(Stored data entries)
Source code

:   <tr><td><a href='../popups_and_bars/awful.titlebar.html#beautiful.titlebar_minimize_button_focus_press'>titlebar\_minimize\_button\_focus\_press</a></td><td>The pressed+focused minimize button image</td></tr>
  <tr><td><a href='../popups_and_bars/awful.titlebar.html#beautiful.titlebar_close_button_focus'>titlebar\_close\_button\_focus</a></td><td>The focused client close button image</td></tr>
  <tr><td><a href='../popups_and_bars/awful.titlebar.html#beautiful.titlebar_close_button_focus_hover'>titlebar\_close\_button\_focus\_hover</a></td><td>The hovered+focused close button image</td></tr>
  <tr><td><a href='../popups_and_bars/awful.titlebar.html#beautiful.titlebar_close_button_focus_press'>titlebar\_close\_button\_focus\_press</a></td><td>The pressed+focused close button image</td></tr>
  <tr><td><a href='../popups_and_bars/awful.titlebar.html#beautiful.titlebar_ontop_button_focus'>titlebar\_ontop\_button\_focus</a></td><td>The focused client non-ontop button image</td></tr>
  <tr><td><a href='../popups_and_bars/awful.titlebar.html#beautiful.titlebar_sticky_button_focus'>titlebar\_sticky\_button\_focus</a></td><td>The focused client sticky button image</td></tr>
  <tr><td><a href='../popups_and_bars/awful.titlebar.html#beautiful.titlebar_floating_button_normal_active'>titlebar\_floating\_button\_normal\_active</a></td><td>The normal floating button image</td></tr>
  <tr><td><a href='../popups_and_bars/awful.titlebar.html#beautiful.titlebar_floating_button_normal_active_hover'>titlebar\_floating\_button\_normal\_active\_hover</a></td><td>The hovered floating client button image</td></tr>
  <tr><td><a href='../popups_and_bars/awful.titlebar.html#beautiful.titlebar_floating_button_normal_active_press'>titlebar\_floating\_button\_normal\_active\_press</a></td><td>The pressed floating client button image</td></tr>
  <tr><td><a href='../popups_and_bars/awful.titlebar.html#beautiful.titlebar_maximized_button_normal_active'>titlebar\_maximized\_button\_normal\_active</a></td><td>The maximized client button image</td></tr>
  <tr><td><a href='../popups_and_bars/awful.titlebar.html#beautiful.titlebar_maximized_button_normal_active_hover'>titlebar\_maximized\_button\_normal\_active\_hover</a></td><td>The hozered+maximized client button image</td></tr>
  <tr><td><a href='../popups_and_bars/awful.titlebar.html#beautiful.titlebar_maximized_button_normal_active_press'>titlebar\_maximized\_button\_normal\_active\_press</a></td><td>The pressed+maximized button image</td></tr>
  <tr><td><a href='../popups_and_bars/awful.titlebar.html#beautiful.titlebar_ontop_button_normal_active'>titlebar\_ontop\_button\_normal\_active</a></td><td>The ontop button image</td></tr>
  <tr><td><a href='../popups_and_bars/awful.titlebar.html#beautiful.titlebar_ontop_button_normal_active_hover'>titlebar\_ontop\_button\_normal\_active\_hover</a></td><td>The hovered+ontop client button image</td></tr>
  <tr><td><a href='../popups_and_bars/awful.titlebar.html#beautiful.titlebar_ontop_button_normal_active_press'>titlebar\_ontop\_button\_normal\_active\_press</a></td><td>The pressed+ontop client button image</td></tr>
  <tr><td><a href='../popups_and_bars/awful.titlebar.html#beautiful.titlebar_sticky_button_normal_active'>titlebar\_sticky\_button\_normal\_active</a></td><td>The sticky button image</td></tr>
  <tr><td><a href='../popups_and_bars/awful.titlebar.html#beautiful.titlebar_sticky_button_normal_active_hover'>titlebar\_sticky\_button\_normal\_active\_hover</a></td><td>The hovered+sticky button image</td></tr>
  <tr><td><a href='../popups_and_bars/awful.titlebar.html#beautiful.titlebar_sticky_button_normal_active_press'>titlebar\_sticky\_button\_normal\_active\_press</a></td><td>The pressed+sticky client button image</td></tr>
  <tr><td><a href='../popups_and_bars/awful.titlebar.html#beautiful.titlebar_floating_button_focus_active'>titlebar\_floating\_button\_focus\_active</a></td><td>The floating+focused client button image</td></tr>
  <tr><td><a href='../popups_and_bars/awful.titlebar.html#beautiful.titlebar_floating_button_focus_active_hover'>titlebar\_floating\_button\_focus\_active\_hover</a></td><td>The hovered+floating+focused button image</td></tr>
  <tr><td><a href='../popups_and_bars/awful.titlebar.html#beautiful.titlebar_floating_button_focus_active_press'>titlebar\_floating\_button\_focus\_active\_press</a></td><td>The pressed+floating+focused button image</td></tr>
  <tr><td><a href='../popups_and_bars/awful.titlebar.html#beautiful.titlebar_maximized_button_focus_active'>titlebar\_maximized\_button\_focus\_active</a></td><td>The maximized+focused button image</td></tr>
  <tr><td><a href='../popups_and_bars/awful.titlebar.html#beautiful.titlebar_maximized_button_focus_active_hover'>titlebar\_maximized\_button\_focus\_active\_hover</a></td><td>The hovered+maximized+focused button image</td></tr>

**Instruction:**
Write out only the lines that run from the line containing "client sticky button image</td></tr>" through the line containing "hovered floating client button image</td></tr>", both included, exactly as they appear above.

**Result:**
  <tr><td><a href='../popups_and_bars/awful.titlebar.html#beautiful.titlebar_sticky_button_focus'>titlebar\_sticky\_button\_focus</a></td><td>The focused client sticky button image</td></tr>
  <tr><td><a href='../popups_and_bars/awful.titlebar.html#beautiful.titlebar_floating_button_normal_active'>titlebar\_floating\_button\_normal\_active</a></td><td>The normal floating button image</td></tr>
  <tr><td><a href='../popups_and_bars/awful.titlebar.html#beautiful.titlebar_floating_button_normal_active_hover'>titlebar\_floating\_button\_normal\_active\_hover</a></td><td>The hovered floating client button image</td></tr>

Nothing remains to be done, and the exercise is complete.